Yvette picked up an orange and peeled back the skin. She didn’t sit as she ate, which made the jinni nervous. Instead the girl wandered around the room, taking in the personal details of the apartment—the hanging brass lamps with colored glass panels, the woven tapestries on the walls in hues of red and blue and gold, the incense burner carved out of a stone still filled with bakhoor, and the man’s robes hanging on a peg on the wall above a pair of worn black leather balgha.

The girl spun around, the thrill of discovery bright on her pale pixie face. “And who do these belong to?” she asked, eyeing the slippers.

Sidra looked up, heavy with grief. “The man I killed,” she said and sank onto the sofa with the weight of a log collapsing in a fire.





CHAPTER FOUR


Elena knelt in the courtyard beside Jean-Paul’s limp body, adrenaline looping through her circulatory system. “He’s burning up.” She glared at the jinni, hoping to sear him with her anger. “What did you do to him?”

“His mind is wandering in the desert of my people.” Jamra gave a flick of his hand, as if it were of little difference. “It is up to you if he finds his way out or not.”

With her heart galloping, Elena reached in her pocket for a sprig of rosemary and chamomile.

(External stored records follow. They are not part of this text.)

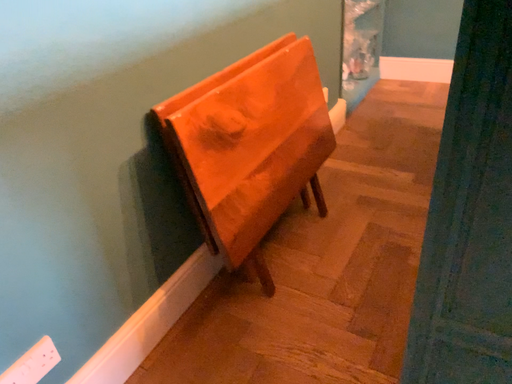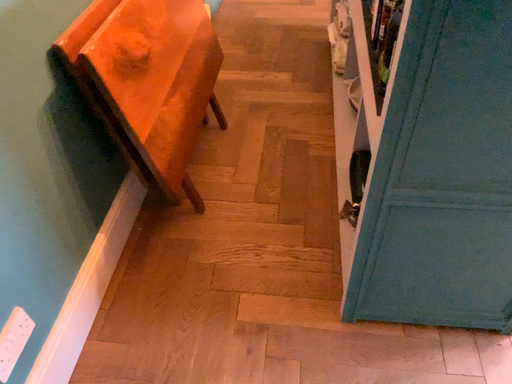
Question: Which way did the camera rotate in the video?

Choices:
 (A) rotated left
 (B) rotated right

Answer: (B)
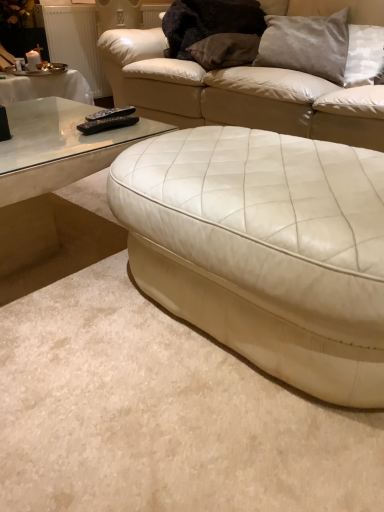
Question: Is black plastic remote at left, which is the second remote in back-to-front order, taller or shorter than transparent glass coffee table at left?

Choices:
 (A) short
 (B) tall

Answer: (A)

Question: Based on their positions, is black plastic remote at left, which is the second remote in back-to-front order, located to the left or right of transparent glass coffee table at left?

Choices:
 (A) right
 (B) left

Answer: (A)

Question: Estimate the real-world distances between objects in this image. Which object is farther from the transparent glass coffee table at left?

Choices:
 (A) white leather studio couch at center, which is the second studio couch in front-to-back order
 (B) black plastic remote at left, which is the second remote in back-to-front order
 (C) white leather ottoman at center, which is the first studio couch in front-to-back order
 (D) suede-like brown pillow at upper center, positioned as the 2th pillow in right-to-left order
 (E) satin gray pillow at upper right, which is counted as the 1th pillow, starting from the right

Answer: (E)

Question: Based on their relative distances, which object is nearer to the white leather studio couch at center, which is the second studio couch in front-to-back order?

Choices:
 (A) white leather ottoman at center, which appears as the second studio couch when viewed from the back
 (B) satin gray pillow at upper right, positioned as the 2th pillow in left-to-right order
 (C) black plastic remote at left, positioned as the 2th remote in front-to-back order
 (D) suede-like brown pillow at upper center, placed as the first pillow when sorted from left to right
 (E) transparent glass coffee table at left

Answer: (D)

She ground them between her shaking fingers and sprinkled the crushed leaves on Jean-Paul’s forehead.

When he didn’t rouse from her magic, she dabbed at the beads of sweat rising on his skin with the corner of her apron as Brother Anselm felt for a pulse, his fingers pressed against Jean-Paul’s neck.

“Your witch’s words will do no good against my magic.”

Brother Anselm stood and crossed himself. “I’ll fetch a pail of cool water and a cloth.”

“Neither will your mortal gestures of faith,” Jamra said over his shoulder as the monk ran to the pump beside the cellar.

Elena rose to her feet. She had renounced her mother’s magic, but she wasn’t immune to temptation, not when anger flared and the desire for revenge raged. She called a thread of dark energy into her palms, harnessing the sting of the nettle, the scratch of the bramble, the prick of the rose. “Bite and scratch, strike the match. Stab the skin of this wicked jinn.” The magic tore her fingers as she hurled her rage at Jamra’s face. But the jinni merely opened his mouth and sucked the energy inside him. He chewed and swallowed, then grinned at her, greedy and vindictive, revealing a row of teeth engraved with copper scrollwork gone verdigris. The green tinge only enhanced the foulness of his smile against his sallow skin.